2. An apparatus according to claim 1, characterized in that the two-dimensional data forming means (302) includes coordinate value determining means for determining coordinate values on a two-dimensional coordinate system in which a scalar multiple of the frequency is the first axis, and a scalar multiple of the phase difference value is the second axis.

3. An apparatus according to claim 1, characterized in that the two-dimensional data forming means (302) includes coordinate value determining means for determining coordinate values on a two-dimensional coordinate system in which a function of the frequency is the first axis, and a function which calculates an arrival time difference from the phase difference value calculated by the phase difference value calculating means is the second axis.

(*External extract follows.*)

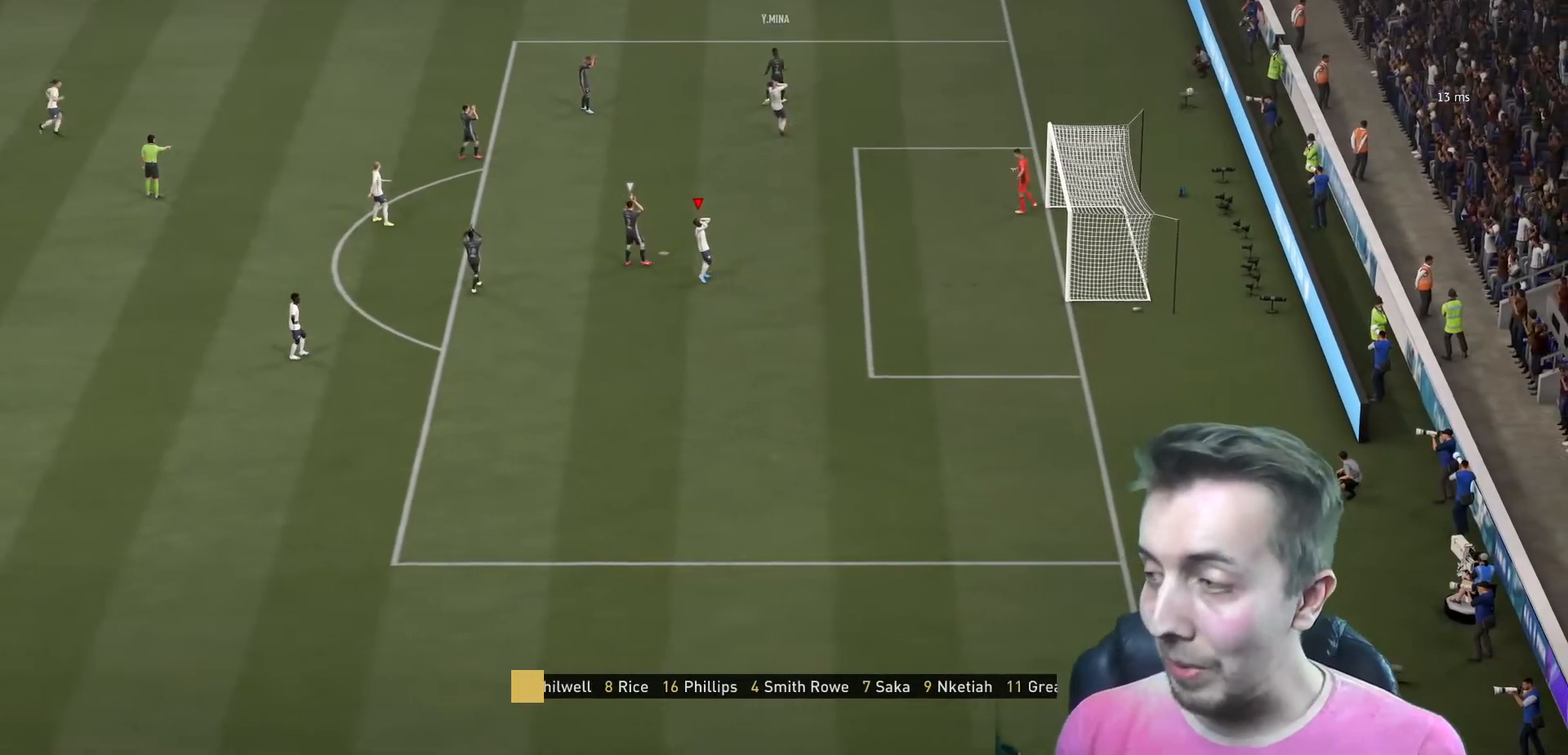
{"buttons": [], "left_stick": "center", "right_stick": "center", "events": []}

4. An apparatus according to claim 2, characterized in that the figure detecting means (5) includes:

voting means (303) for generating a vote distribution by voting points having coordinate values determined by the coordinate value determining means in a voting space by linear Hough transform; and

straight line detecting means (304) for detecting a straight line from the vote distribution generated by the voting means (303), by detecting, in a descending order of vote, a predetermined number of peak positions each having the number of votes not less than a threshold value.

5. An apparatus according to claim 3, characterized in that the figure detecting means (5) includes:

voting means (303) for voting points having coordinate values determined by the coordinate value determining means in a voting space projected in a predetermined direction, thereby generating a vote distribution which is a projectively voted peripheral distribution; and

6. An apparatus according to claim 4,
characterized in that
the voting means (303) votes a fixed value in the voting space, and
the straight line detecting means (304) detects a straight line passing many points of each frequency in the two-dimensional coordinate system.

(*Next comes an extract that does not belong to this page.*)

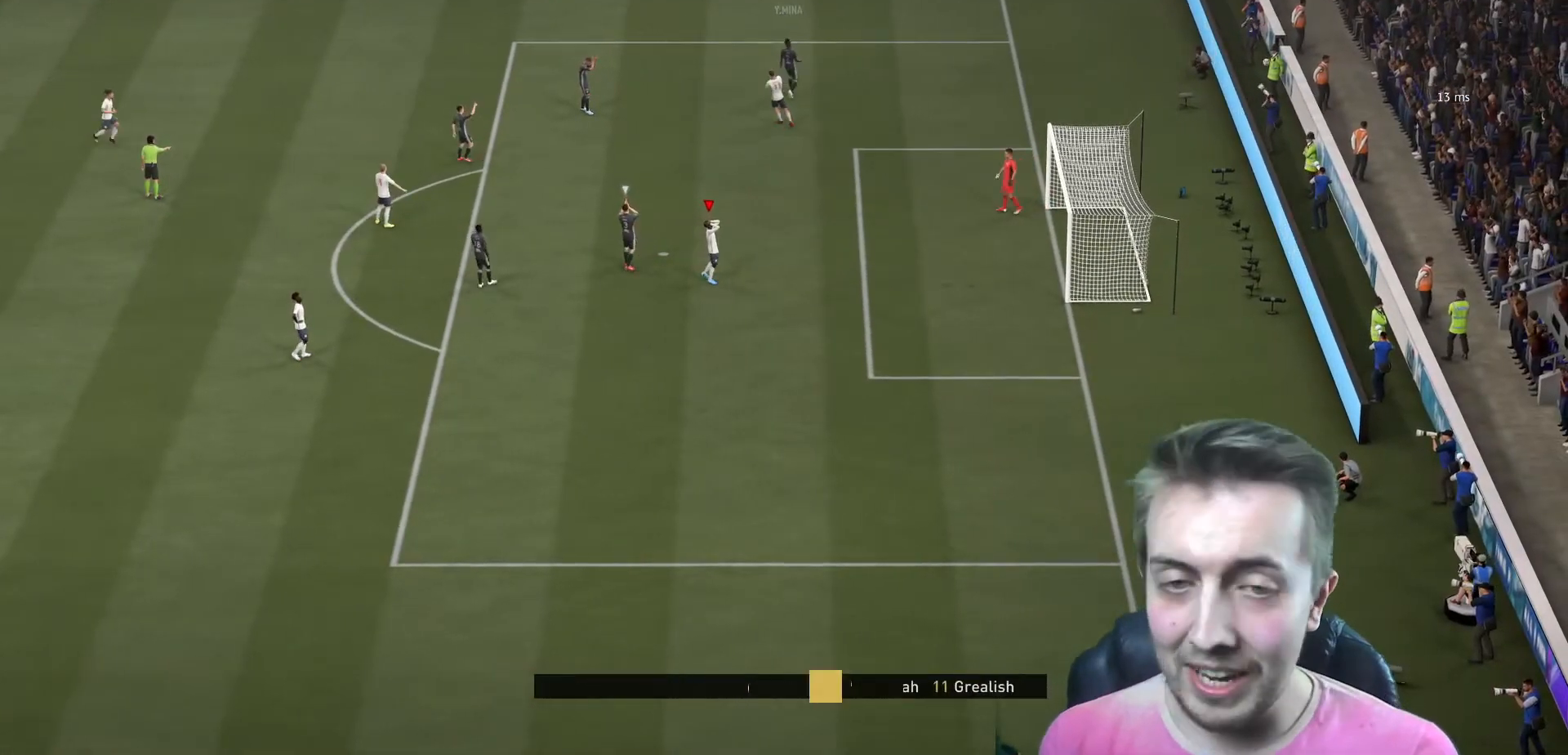
{"buttons": [], "left_stick": "center", "right_stick": "center", "events": []}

7. An apparatus according to claim 4,
characterized in that
the frequency decomposing means (3) calculates not only the phase value of each frequency but also a power value of each frequency,
the voting means (303) votes a numerical value based on the power value, and
the straight line detecting means (304) detects a straight line passing many powerful points of each frequency in the two-dimensional coordinate system.

8. An apparatus according to claim 4, wherein when detecting a peak position having the number of votes not less than a predetermined threshold value from the vote distribution, the straight line detecting means (304) obtains the peak position only for a position, in the voting space, which corresponds to a straight line passing through a specific position on the two-dimensional coordinate system.

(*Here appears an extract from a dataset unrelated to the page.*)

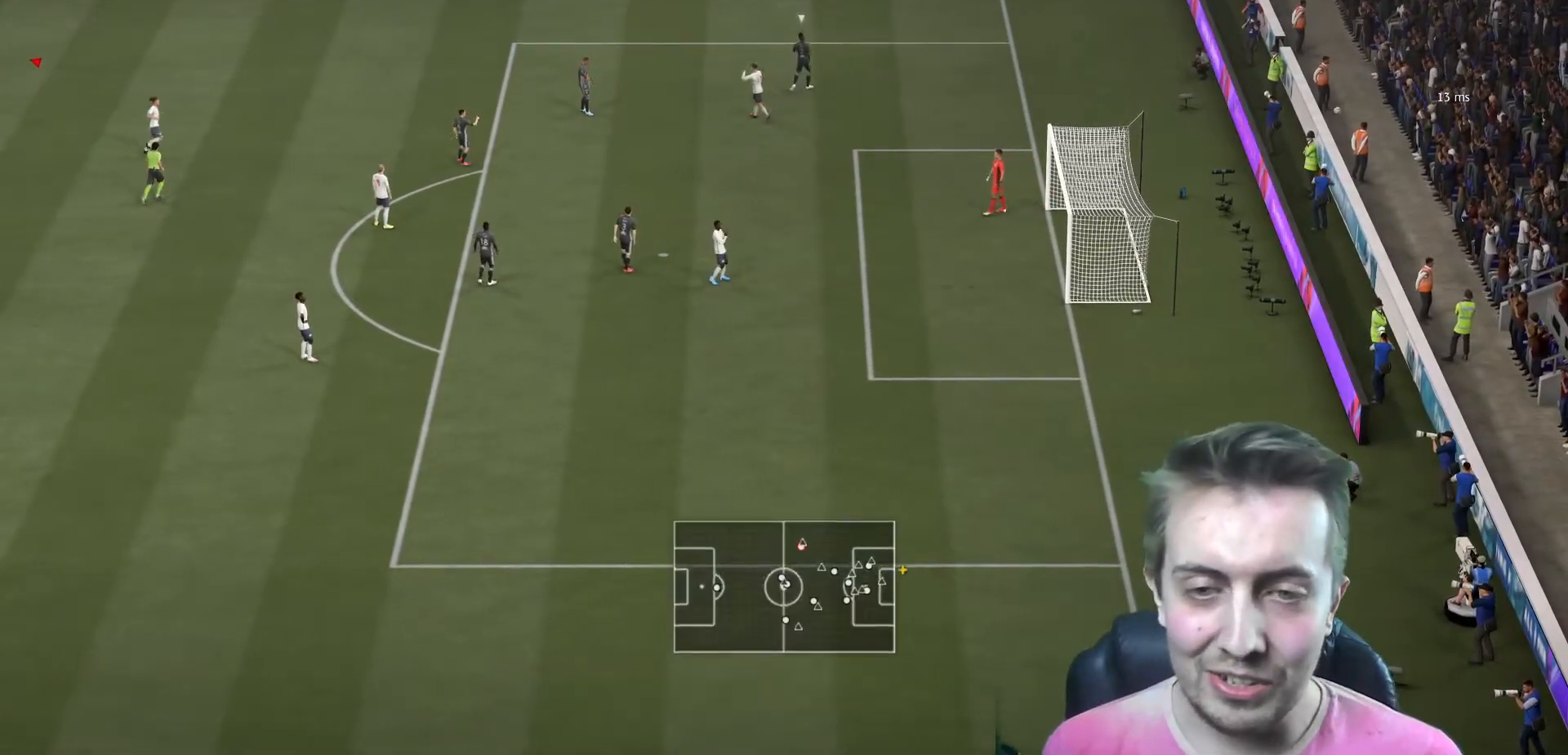
{"buttons": [], "left_stick": "center", "right_stick": "center", "events": []}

9. An apparatus according to claim 4, characterized in that when detecting a peak position having the number of votes not less than a predetermined threshold value from the vote distribution, the straight line detecting means (304) calculates a total of votes which correspond to parallel straight lines having the same inclination as the straight line detected by the straight line detecting means (304), and which are separated by a predetermined distance calculated in accordance with the inclination.

10. An apparatus according to claim 4, characterized in that the sound source information generating means (6) includes a direction estimating means (311) for calculating the spatial existing range of a sound source as an angle with respect to a line segment which connects two points at which the acoustic signals are picked up, on the basis of the inclination of the straight line detected by the straight line detecting means (304), or on the basis of an intersection of the straight line detected by the straight line detecting means (304) and the second axis.

11. An apparatus according to claim 4, characterized in that the sound source information generating means (6) includes sound source component estimating means (312) for calculating, for each frequency, a distance between the coordinate value and a straight line detected by the straight line detecting means (304), and, on the basis of the distance, estimate a frequency component of a sound generated by a sound source corresponding to the straight line.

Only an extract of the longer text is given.